--- Sua tarefa ---
Copie na íntegra o texto abaixo sobre o roteiro de viagem pela Índia, sem mudar uma palavra ou sinal.

--- Texto selecionado ---
Para traduzir as mais belas experiências indianas, traçamos um roteiro que começou na capital, Délhi. Passou pelo Rajastão e seus deslumbrantes hotéis-palácios. Deu uma olhada nos centros de espiritualidade, os ashrams. E terminou na rota dos cartões-postais clássicos, como o todo-poderoso Taj Mahal e a desconcertante Varanasi.
Saímos da viagem com a conclusão: a Índia é para ver não só de olhos bem abertos, mas arregalados. Ela testa a sua paciência e te ensina a tolerância. Dói, aperta, desparafusa. Mas visitá-la é ter a rara oportunidade de fazer uma viagem no tempo, de explorar uma das poucas culturas ancestrais a sobreviver. Namastê!
Délhi é um delírio — a caótica, intensa e megalomaníaca capital da Índia
A principal porta de entrada da Índia é um microcosmo perfeitinho do país. Bazares medievais e antigas fortalezas convivem com shoppings e prédios moderninhos. Ali vivem mulheres cobertas por panos coloridos, homens de barbas longas, jovens que estudam computação e falam “hey babe” com um turbante na cabeça – ou com um piercing bem dourado no nariz.

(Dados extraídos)
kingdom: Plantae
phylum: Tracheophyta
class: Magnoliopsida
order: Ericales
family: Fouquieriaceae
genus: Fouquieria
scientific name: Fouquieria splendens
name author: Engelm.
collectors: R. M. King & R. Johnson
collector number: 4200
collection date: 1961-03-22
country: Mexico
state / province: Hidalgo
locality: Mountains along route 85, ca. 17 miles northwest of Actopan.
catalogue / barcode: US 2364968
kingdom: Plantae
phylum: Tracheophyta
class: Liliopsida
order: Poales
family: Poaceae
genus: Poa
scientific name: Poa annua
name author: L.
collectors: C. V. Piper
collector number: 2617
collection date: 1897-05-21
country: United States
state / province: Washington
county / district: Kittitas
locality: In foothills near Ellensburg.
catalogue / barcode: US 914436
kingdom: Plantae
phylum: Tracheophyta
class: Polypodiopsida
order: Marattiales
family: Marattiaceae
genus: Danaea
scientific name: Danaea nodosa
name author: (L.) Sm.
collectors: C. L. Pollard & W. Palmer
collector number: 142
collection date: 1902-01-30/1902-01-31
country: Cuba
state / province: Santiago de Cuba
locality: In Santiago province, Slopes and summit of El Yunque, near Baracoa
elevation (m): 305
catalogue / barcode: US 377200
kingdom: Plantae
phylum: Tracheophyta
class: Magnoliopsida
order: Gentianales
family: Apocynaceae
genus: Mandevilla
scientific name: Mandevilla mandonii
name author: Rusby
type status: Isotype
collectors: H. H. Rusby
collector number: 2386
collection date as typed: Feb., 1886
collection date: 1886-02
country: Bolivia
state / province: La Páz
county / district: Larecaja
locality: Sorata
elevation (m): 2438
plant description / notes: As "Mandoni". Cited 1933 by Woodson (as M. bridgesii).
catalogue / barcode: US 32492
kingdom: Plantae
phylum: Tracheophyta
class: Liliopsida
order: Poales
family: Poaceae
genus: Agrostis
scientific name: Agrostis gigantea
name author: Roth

--- Resultado ---
Para traduzir as mais belas experiências indianas, traçamos um roteiro que começou na capital, Délhi. Passou pelo Rajastão e seus deslumbrantes hotéis-palácios. Deu uma olhada nos centros de espiritualidade, os ashrams. E terminou na rota dos cartões-postais clássicos, como o todo-poderoso Taj Mahal e a desconcertante Varanasi.
Saímos da viagem com a conclusão: a Índia é para ver não só de olhos bem abertos, mas arregalados. Ela testa a sua paciência e te ensina a tolerância. Dói, aperta, desparafusa. Mas visitá-la é ter a rara oportunidade de fazer uma viagem no tempo, de explorar uma das poucas culturas ancestrais a sobreviver. Namastê!
Délhi é um delírio — a caótica, intensa e megalomaníaca capital da Índia
A principal porta de entrada da Índia é um microcosmo perfeitinho do país. Bazares medievais e antigas fortalezas convivem com shoppings e prédios moderninhos. Ali vivem mulheres cobertas por panos coloridos, homens de barbas longas, jovens que estudam computação e falam “hey babe” com um turbante na cabeça – ou com um piercing bem dourado no nariz.